Жос не представлял себе, как он поднимется в свой бывший кабинет и заберет, на этот раз по-настоящему, письма, которые ему принадлежали. Он не представлял себе, как после четырех месяцев необъяснимого для них молчания позовет этих людей и признается в своем крахе. Он не видел себя в роли дворняжки, которая прибегает, чтобы рассказать о полученных побоях и что-то поклянчить. Его беспомощное состояние пугало его, но все же меньше, чем рассказ об этом, горький, а может быть, даже и блестящий.

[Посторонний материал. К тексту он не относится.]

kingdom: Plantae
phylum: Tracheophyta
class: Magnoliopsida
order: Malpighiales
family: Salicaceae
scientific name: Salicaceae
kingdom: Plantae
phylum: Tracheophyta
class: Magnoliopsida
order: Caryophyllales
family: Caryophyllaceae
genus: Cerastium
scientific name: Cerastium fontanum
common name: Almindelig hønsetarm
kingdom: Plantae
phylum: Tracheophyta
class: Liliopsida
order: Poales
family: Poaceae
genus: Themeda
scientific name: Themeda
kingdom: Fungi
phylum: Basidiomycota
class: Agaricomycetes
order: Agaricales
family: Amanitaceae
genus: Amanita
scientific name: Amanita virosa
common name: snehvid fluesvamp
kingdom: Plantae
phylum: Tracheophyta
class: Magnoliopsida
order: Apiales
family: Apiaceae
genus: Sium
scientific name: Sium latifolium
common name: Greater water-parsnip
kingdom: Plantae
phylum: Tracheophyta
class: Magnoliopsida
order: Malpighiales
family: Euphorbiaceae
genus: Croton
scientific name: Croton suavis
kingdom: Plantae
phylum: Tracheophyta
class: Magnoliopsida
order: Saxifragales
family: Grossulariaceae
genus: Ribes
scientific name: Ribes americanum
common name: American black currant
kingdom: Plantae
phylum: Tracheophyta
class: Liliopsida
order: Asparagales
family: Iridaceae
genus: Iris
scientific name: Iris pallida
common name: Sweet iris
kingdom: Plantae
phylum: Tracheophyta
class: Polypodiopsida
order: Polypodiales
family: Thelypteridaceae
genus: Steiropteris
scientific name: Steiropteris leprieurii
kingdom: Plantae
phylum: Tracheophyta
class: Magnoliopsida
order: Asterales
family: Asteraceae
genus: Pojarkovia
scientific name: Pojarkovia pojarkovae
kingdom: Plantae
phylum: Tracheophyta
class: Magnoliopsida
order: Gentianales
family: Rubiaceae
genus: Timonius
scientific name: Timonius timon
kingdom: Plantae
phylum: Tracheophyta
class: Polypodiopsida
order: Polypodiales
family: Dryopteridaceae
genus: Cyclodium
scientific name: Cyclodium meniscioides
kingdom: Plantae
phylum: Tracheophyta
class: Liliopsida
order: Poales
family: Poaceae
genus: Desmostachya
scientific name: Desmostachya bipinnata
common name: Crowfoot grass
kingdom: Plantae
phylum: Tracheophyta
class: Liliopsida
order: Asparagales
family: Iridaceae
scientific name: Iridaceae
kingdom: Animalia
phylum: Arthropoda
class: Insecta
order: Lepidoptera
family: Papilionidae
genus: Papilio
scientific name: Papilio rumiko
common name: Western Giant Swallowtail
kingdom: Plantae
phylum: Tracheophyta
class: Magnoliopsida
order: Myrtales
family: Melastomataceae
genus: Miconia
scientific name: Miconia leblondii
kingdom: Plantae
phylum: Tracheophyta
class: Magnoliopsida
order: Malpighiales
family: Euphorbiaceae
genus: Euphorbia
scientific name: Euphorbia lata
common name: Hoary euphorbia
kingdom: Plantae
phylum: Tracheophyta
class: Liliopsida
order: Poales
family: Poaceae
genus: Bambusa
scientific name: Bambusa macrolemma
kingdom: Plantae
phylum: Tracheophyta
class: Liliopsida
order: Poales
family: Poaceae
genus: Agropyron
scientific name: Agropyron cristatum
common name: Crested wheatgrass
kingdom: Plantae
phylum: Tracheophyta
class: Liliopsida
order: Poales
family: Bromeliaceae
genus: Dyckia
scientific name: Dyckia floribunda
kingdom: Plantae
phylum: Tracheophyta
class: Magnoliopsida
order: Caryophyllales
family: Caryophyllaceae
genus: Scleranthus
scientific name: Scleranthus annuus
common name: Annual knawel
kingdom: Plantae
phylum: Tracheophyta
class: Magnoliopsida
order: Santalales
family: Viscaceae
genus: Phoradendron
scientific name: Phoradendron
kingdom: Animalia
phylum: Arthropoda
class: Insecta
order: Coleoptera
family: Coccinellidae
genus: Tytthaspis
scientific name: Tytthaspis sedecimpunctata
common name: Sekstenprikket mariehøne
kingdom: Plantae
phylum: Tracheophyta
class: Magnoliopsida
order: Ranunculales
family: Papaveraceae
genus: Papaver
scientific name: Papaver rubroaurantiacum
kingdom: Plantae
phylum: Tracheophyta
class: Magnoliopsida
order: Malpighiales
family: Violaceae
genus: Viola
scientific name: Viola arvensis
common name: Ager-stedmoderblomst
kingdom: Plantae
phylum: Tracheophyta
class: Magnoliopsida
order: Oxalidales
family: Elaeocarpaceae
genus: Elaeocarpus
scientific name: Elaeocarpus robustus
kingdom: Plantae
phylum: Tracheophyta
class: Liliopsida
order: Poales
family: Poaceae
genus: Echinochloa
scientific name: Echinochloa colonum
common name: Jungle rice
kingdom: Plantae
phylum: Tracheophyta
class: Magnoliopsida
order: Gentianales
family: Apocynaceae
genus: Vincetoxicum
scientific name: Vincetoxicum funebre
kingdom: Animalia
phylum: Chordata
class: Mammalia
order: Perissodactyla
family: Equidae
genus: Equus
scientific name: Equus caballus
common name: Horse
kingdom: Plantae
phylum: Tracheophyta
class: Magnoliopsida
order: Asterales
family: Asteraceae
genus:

Он встал. Марсиане, обнимающиеся на скамейках, некоторые на земле, в едком запахе пота и под мотивчик гармоники, смотрели, как Жос пошел к водосточному отверстию, порылся в карманах, наклонился и бросил туда какой-то блеснувший в воздухе предмет, возможно, ключ или связку ключей. Послышались комментарии на каком-то хриплом языке, смех. Но когда Жос выпрямился, на лицах уже было написано прежнее равнодушие. Он направился в сторону улицы Аббей. Когда-то там был бар, где пели два американца, черный и белый. Они с Сабиной любили это место в начале пятидесятых. Там они пили коктейль из джина с лимонным соком и никогда не аплодировали: щелкали пальцами. Это было особенностью того заведения. Гордон и Ли? Так, кажется? Два имени возникли, не очень отчетливо, из тридцатилетнего забытья. Жос прошел не глядя между витринами Дельпира и Геербранта. Они тоже отныне принадлежали прошлому, вместе с воспоминаниями о соизданиях, об общих вернисажах, проектах, неудачах, удачах — всём том, что сопровождало его профессию и его жизнь и что, как ему казалось, будет длиться вечно. Но вот пришло равнодушие. Раньше, когда у него были увлечения, то есть кое-какие утайки и эскапады, которые случаются в жизни каждого мужчины, Жос никогда не переносил, чтобы, когда все было кончено, партнерши посылали ему свои письма, напоминали ему о былых смятениях. Он решил по отношению к актерам и статистам из своего прошлого занять естественную для него позицию. Он черпал моральную поддержку в этом своем решении, обретал иллюзию, будто он все еще бодр и свободен, как это бывало у него с женщинами, когда желание было удовлетворено, как это имело место два или три раза, еще и потом, во времена Клод, когда он по-глупому сопротивлялся ее любви, скорее из страха. Потом наступил покой. И он длился одиннадцать лет.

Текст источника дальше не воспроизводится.